To-do item:
From the budgeting article below, list every provider or bill the reader is told to contact in search of a discount or cheaper option.

Quoted passage:
'''
Something interesting happened during the recession: Budgeting suddenly became cool. We were all trying to pinch our pennies, save a dollar, live within our means (after all, living outside of them is at least in part what got us into this mess). Doing this means doing two things – consistently.
Live on your net, not your gross
Plan your spending based on your take home pay. You likely don’t see a third of the dollars you take home. They’re pulled out by your employer and funneled toward taxes, health insurance, and Social Security. So if you’re budgeting based on your annual salary – taking that number, dividing it by 12 and spending accordingly – you’re headed straight for trouble. Instead, plan on the money that lands in your bank account each month. Then…
Pay yourself first
Subtract savings off the top, before anything else.. You should aim to save 10% of your income – more if possible. In financial circles, this is called “paying yourself first.”
Now you have a chunk of change that is yours for the spending every month. The rest is simply a puzzle, though most people approach it the wrong way, by trying to fit their monthly expenses into their monthly income. That’s an easy way to overspend. Instead, use your income as a guide, and scale your monthly expenses to it.
And if you hit a wall?
Consider trying to make more money. Easier said than done, yes. But possible. If you have the time and talents to moonlight on the side – whether at the local coffee shop, by selling the products of your creative side on a website like etsy.com, or taking on a freelance gig or two in your field – you’ll have more income to spread around.
Or work the other side of the equation by cutting your expenses. You may find that by living on your post-tax, post-savings income, you can no longer afford the most cable channels, or unlimited texting, or your hefty car payment. It’s time to cut back. Start with relatively painless changes: Call your cable company. They may give you a discount if you threaten to cancel or scale back your package. Do the same with your cell phone, your internet provider, your insurance, even your electric (if you live in a state that doesn’t regulate energy prices, you can shop for the cheapest option). Then think of lifestyle changes you might be able to make, like having a “girls night” at home instead of at a restaurant, or trading your car in for a cheaper model.
Finally, live your own life. We all have a friend who can seemingly afford everything we want – and on a similar lifestyle. I’m here to tell you two things: First, stop comparing. And second, that’s a sham. That friend may not be saving her 10%. She may have thousands of dollars in credit card debt. Or maybe she has an income source you don’t know about – a side job, an inheritance, a trust fund. Having a healthy financial life means living within your own means – not the means of your neighbors or friends.
'''
Data excerpts:
'''
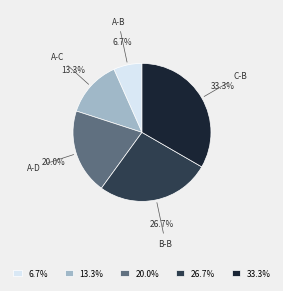

Rank the categories by value from lowest to highest.

6.7%, 13.3%, 20.0%, 26.7%, 33.3%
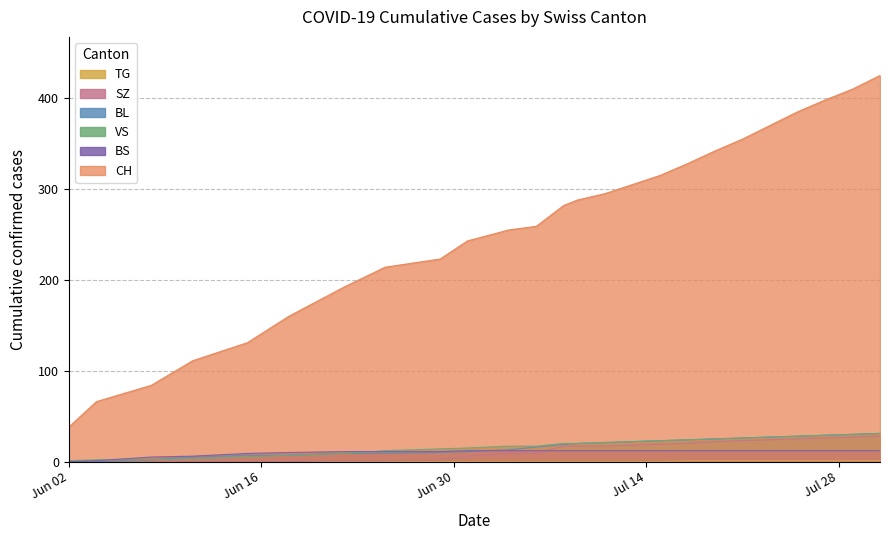

Which series has the widest spread of values?

CH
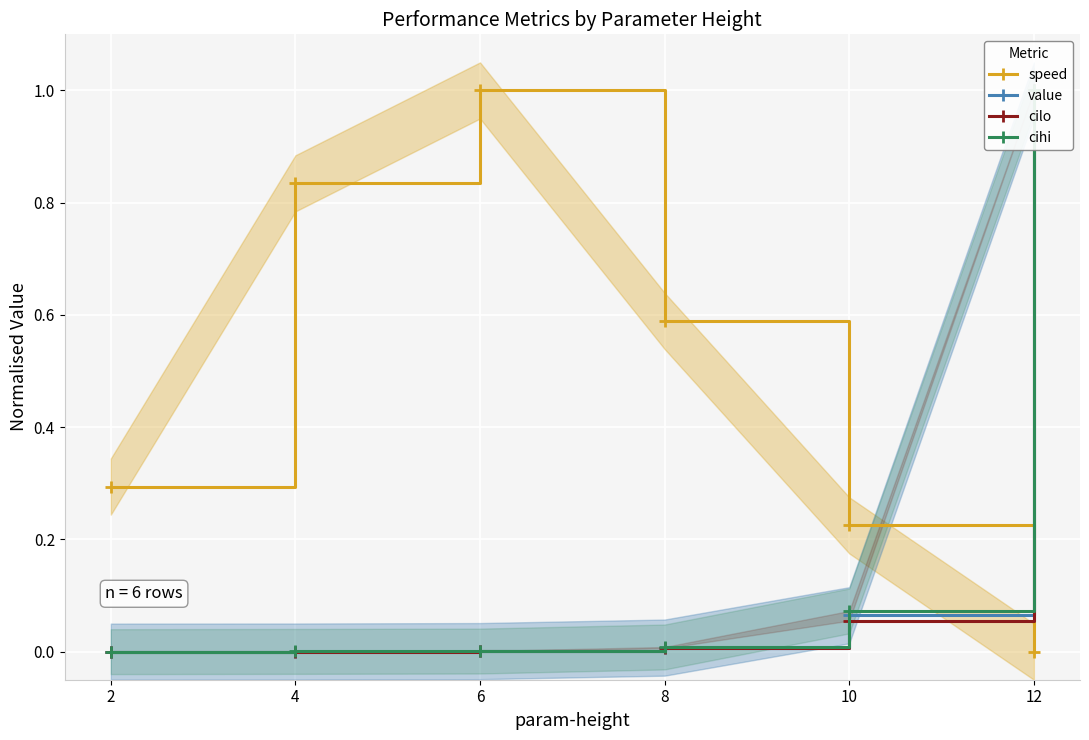

At which label does speed reach its minimum?

12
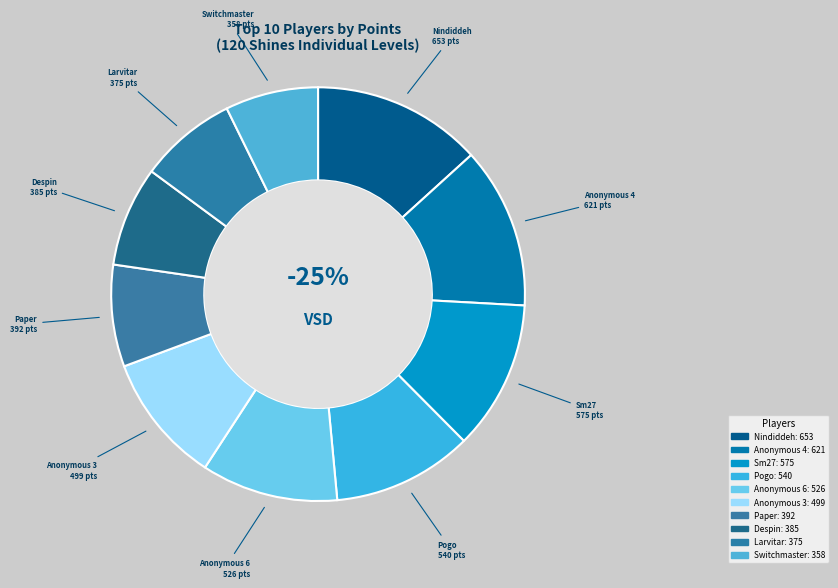

Rank the categories by value from lowest to highest.

Switchmaster, Larvitar, Despin, Paper, Anonymous 3, Anonymous 6, Pogo, Sm27, Anonymous 4, Nindiddeh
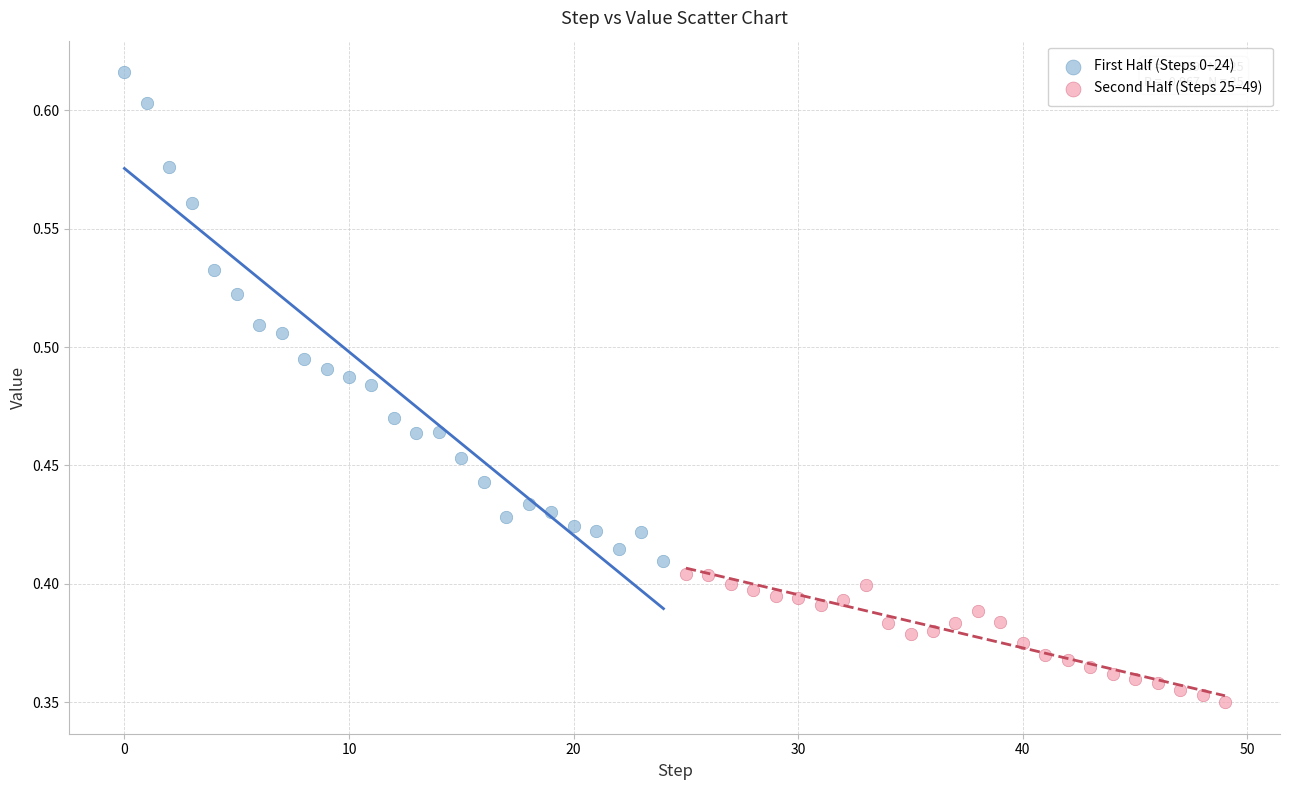

Which series contains the lowest Y value?

Second Half (Steps 25–49)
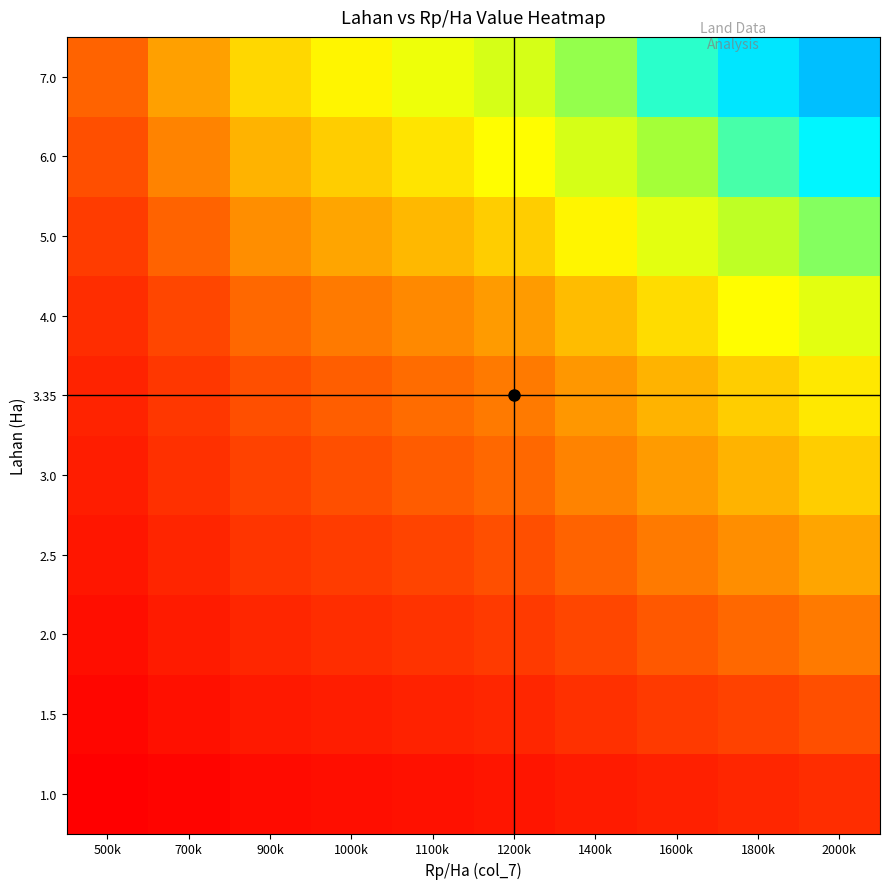

At which category is the sum across all series the highest?

2000k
'''
Response to this exercise:
- Cable company
- Cell phone
- Internet provider
- Insurance
- Electric